Active For Youth maintains Spokane grade-school cross country for long run
Fourth-grader Max Aune-Wright is a runner. He runs in the halls at school. He runs in the park. And he’s run in the all-city cross country meet four years in a row.
“I like to feel the wind in my face,” the Linwood Elementary School student said. “I feel like I’m a really fast car, and it feels good to run.”
More than 170 Linwood kids in first- through sixth-grade – nearly half the school – are learning to run competitively. Practices started this week in preparation for the all-city meet in late October.
Cross country has been the only sport widely offered to K-6 children in Spokane Public Schools since 2008. The students wouldn’t have had that either without the help of a private nonprofit that stepped in after the district eliminated all elementary school sports.

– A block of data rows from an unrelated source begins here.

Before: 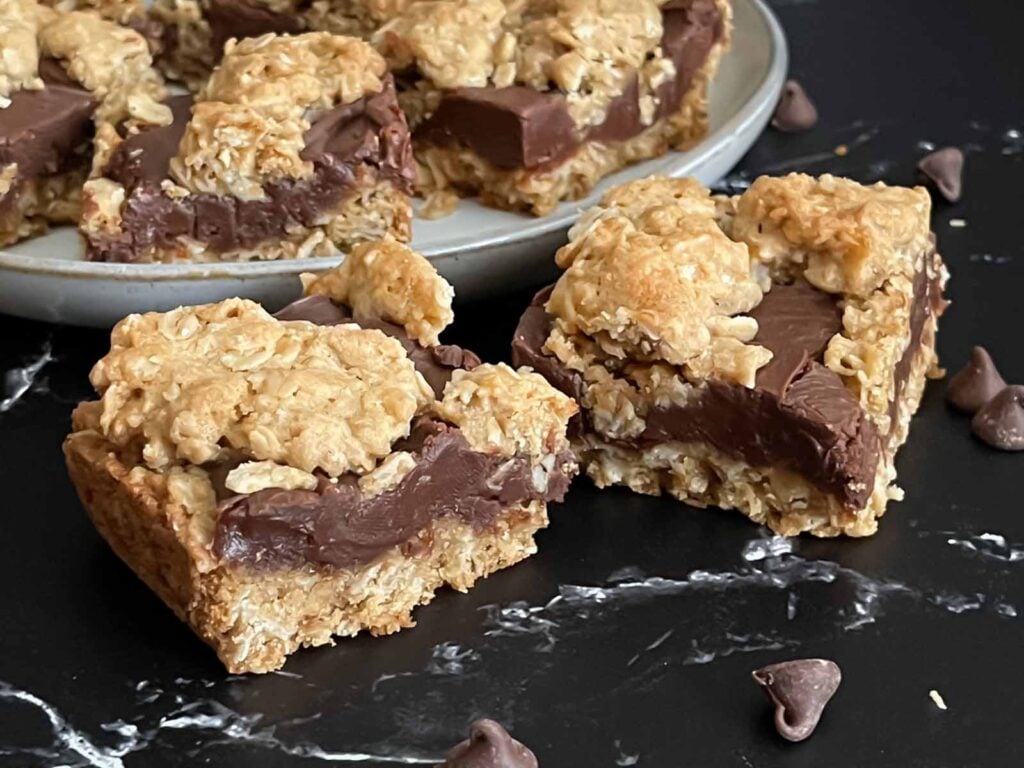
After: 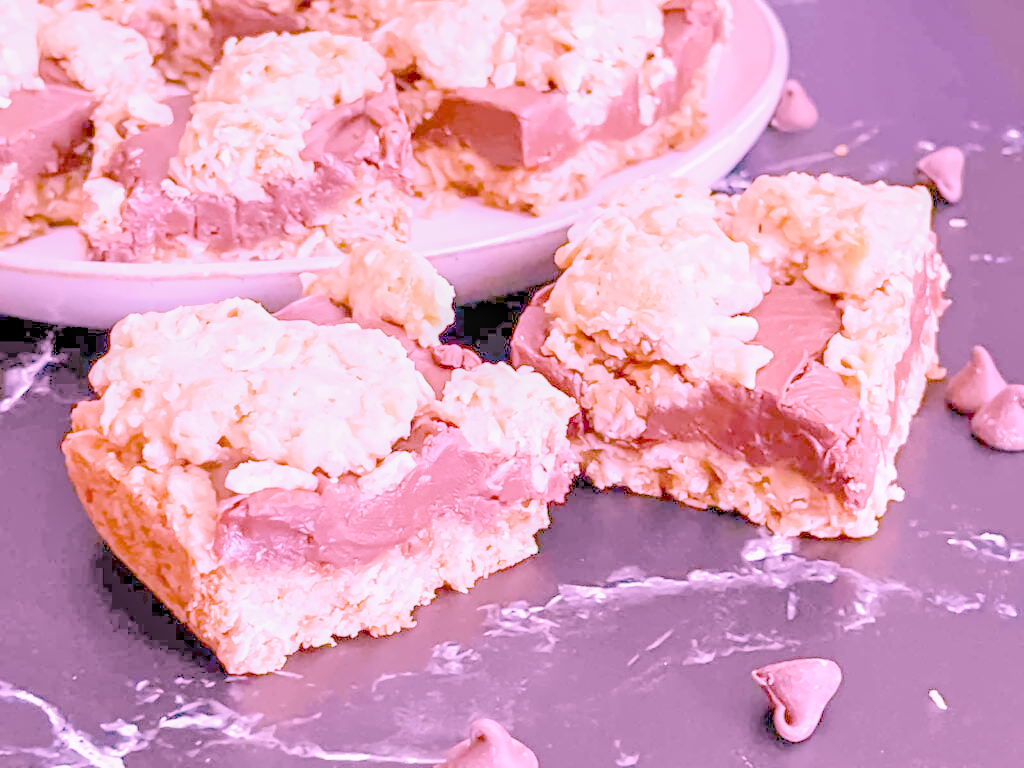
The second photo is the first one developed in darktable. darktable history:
filmic rgb "scene-referred default": black relative exposure -7.65 EV, white relative exposure 4.56 EV, hardness 3.61
raw chromatic aberrations: on, module defaults
color balance rgb: perceptual saturation grading › global saturation 25%, global vibrance 20%
hot pixels: on, module defaults
lens correction: scale 1.01, crop 1, focal 85, aperture 2.8, distance 2.07, camera "Canon EOS RP", lens "Canon RF 85mm F2 MACRO IS STM"
raw denoise: x [[0, 0.25, 0.5, 0.75, 1] ×4]
denoise (profiled): preserve shadows 1.11, scattering 0.121, a [-1, 0, 0], b [0, 0, 0], compensate highlight preservation false
highlight reconstruction: method reconstruct in LCh, iterations 1, diameter of reconstruction 64 px
white balance: red 1.907, blue 1.815
exposure: black level correction 0, exposure 0.95 EV, compensate exposure bias true, compensate highlight preservation false
tone equalizer "relight: fill-in": -7 EV 0.15 EV, -6 EV 0.6 EV, -5 EV 1.15 EV, -4 EV 1.33 EV, -3 EV 1.15 EV, -2 EV 0.6 EV, -1 EV 0.15 EV, mask exposure compensation -0.5 EV
local contrast: detail 130%
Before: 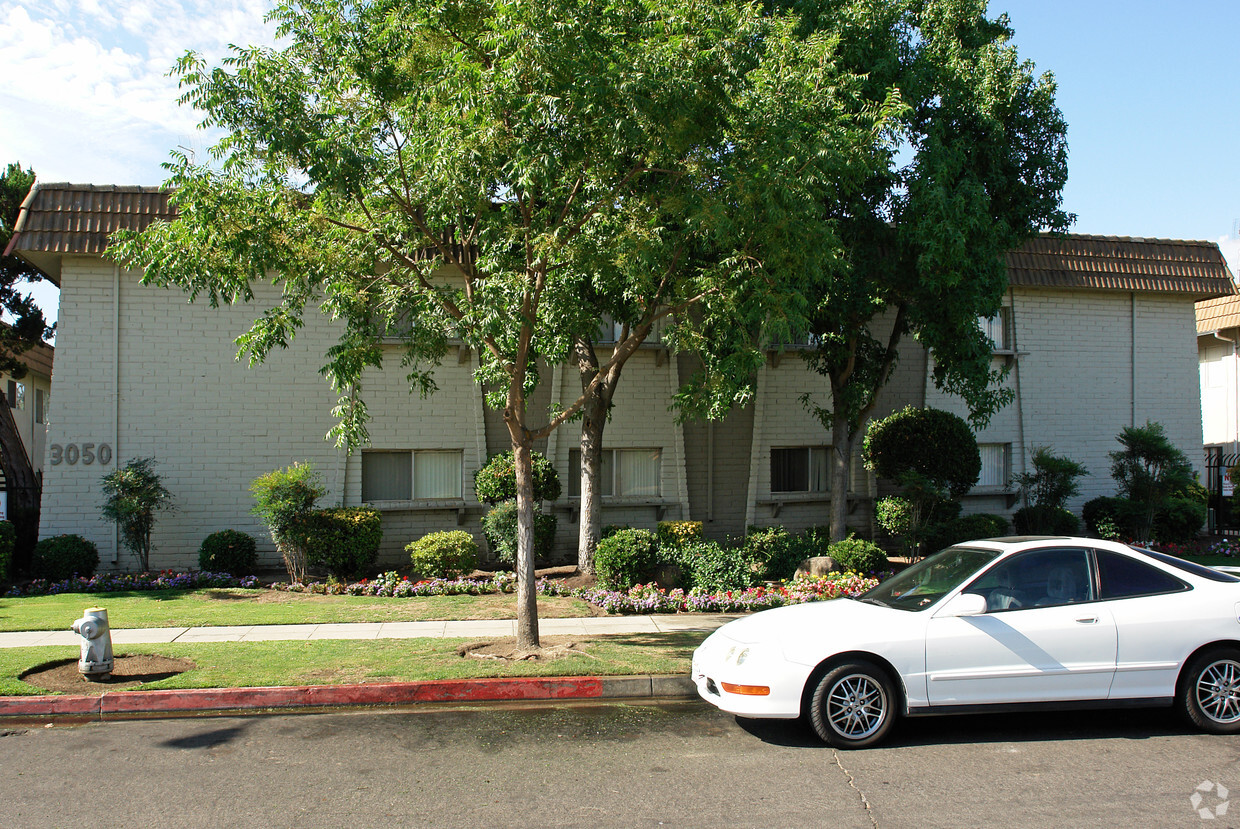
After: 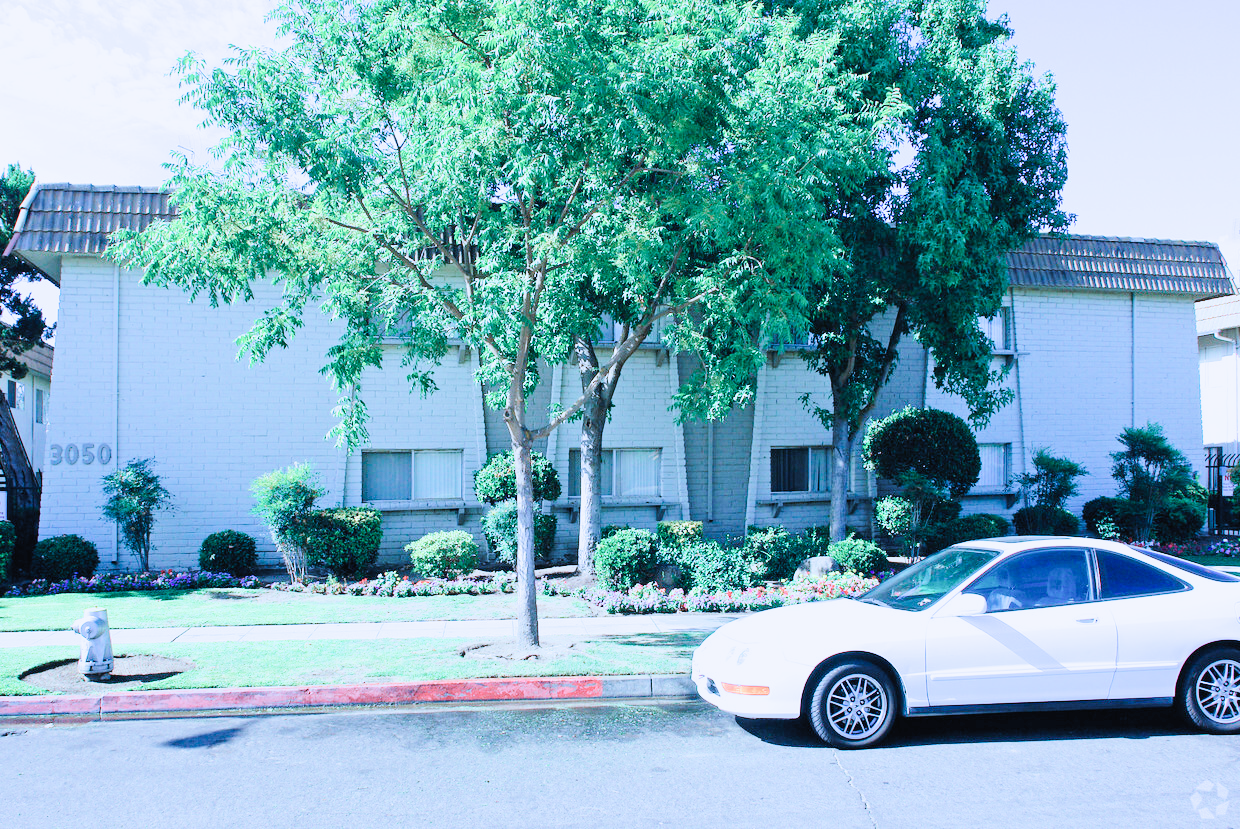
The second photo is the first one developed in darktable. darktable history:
exposure: black level correction 0, exposure 1.665 EV, compensate exposure bias true, compensate highlight preservation false
color calibration: illuminant as shot in camera, x 0.461, y 0.419, temperature 2676.89 K, saturation algorithm version 1 (2020)
filmic rgb: black relative exposure -7.65 EV, white relative exposure 4.56 EV, hardness 3.61
levels: levels [0, 0.474, 0.947]
tone curve: curves: ch0 [(0, 0.017) (0.239, 0.277) (0.508, 0.593) (0.826, 0.855) (1, 0.945)]; ch1 [(0, 0) (0.401, 0.42) (0.442, 0.47) (0.492, 0.498) (0.511, 0.504) (0.555, 0.586) (0.681, 0.739) (1, 1)]; ch2 [(0, 0) (0.411, 0.433) (0.5, 0.504) (0.545, 0.574) (1, 1)], preserve colors none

The Active for Youth founders, a lawyer and local teacher, had two goals: Make sure students had at least one sport to stay active and be healthier; and demonstrate the importance of having sports in K-6 schools to the district’s administration.
“My wife taught at Bemiss at the time, and before programs were cut, she could see how important that program was. It gave them school spirit and confidence,” said Mike Bresson, who founded the organization with his wife, Heidi Bresson. Sports “helped them stay active and stay out of trouble.”
The Bresson’s efforts along with recent community outcry are doing the trick. Spokane Public Schools will offer basketball to elementary students across the district this fall.
The Active for Youth’s cross country program is 4,000 kids strong now. Linwood’s program is one of the district’s most robust.
The students “have a history of becoming some of North Central High School’s best cross country runners, Linwood Principal Gina Naccarato-Keele said.
“It’s a cultural big deal here,” she said.
Linwood teachers Linda Emoto and Cyndi Holzer coach the students three days a week. The kids run laps – the sixth-graders run farther than the first-graders. The children also do sprints and drills.
The whistles are a must to break up the chatter, and there are reminders about how to behave appropriately.
“Nobody’s touching anyone. Nobody’s rolling down the hills. Nobody’s picking up dirt,” Emoto told the second-graders, the largest group to sign up.
Trying to keep the kids safe, under control and getting them to listen is the challenge, Holzer said.
Students’ faces showed varying degrees of joy and intensity as they worked through the series of activities.
“I really like to run a lot,” Chloe Carson, 11, said. “It just makes me happy.”
Hailey Paris, 10, had a slightly different take: “It’s fun because teachers encourage you, and you get to hang out with your friends.”
Mike Bresson thinks running is an important foundation for all kids.
“You have to be able to run to play nearly all mainstream sports, so it’s important,” he said. “We don’t care if they run in the Olympics. We just want them to be healthy and active.”